# Information provided
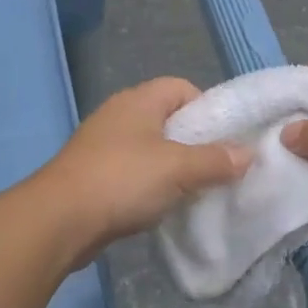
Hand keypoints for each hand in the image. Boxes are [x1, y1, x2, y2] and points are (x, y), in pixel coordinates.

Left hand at [36, 77, 250, 266]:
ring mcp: (103, 146)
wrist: (60, 220)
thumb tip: (247, 154)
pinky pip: (133, 174)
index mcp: (138, 101)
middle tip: (216, 169)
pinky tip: (162, 206)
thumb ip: (216, 160)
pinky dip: (150, 186)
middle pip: (168, 120)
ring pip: (150, 150)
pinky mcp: (93, 175)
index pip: (182, 88)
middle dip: (194, 144)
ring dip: (172, 169)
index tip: (225, 139)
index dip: (208, 108)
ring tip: (194, 191)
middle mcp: (119, 116)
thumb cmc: (122, 180)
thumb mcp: (178, 168)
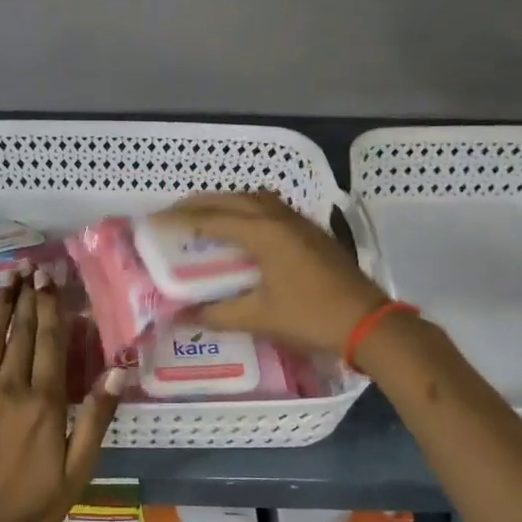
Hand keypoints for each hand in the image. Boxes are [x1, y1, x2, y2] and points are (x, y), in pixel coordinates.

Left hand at [0, 270, 123, 521]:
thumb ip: (96, 418)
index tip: (50, 280)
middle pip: (20, 333)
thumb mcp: (78, 470)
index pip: (49, 342)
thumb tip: (118, 371)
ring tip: (6, 278)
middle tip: (30, 268)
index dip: (50, 307)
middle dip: (27, 298)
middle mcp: (9, 388)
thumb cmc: (32, 506)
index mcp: (44, 403)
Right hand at [163, 191, 390, 354]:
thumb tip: (181, 315)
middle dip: (199, 203)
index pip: (211, 219)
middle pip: (232, 200)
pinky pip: (270, 207)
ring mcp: (299, 222)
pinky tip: (243, 226)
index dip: (179, 219)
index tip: (153, 221)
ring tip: (204, 214)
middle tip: (172, 212)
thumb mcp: (259, 317)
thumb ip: (217, 314)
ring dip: (226, 201)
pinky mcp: (311, 231)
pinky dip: (247, 208)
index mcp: (263, 233)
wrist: (368, 322)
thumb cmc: (311, 317)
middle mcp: (279, 218)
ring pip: (254, 199)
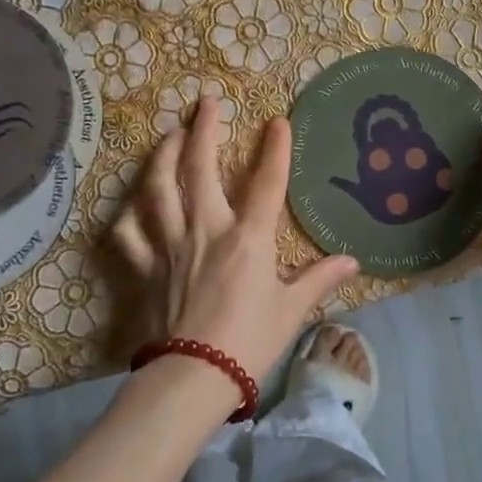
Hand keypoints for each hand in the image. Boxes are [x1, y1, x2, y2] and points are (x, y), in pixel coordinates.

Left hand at [111, 99, 359, 404]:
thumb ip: (320, 280)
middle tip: (206, 103)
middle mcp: (206, 230)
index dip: (275, 149)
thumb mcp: (292, 310)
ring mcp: (170, 246)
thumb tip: (353, 261)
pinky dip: (128, 216)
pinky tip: (132, 205)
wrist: (193, 377)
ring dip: (163, 157)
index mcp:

# Exercise goal
Look above for the line with "wrist: (368, 322)" and the line with "index dip: (275, 149)"; set down those two lines and all lines between them exactly, without pictures and without anything else.

# Response below
wrist: (368, 322)
thumb cmc: (311, 317)
middle mcp: (279, 218)
ring pip: (254, 199)
Hand keypoints for each hand in the image. Boxes are [x1, y1, x2, y2] and points are (x, y), in pixel coordinates.

Left hand at [111, 99, 359, 404]:
thumb ip: (320, 280)
middle tip: (206, 103)
middle mcp: (206, 230)
index dip: (275, 149)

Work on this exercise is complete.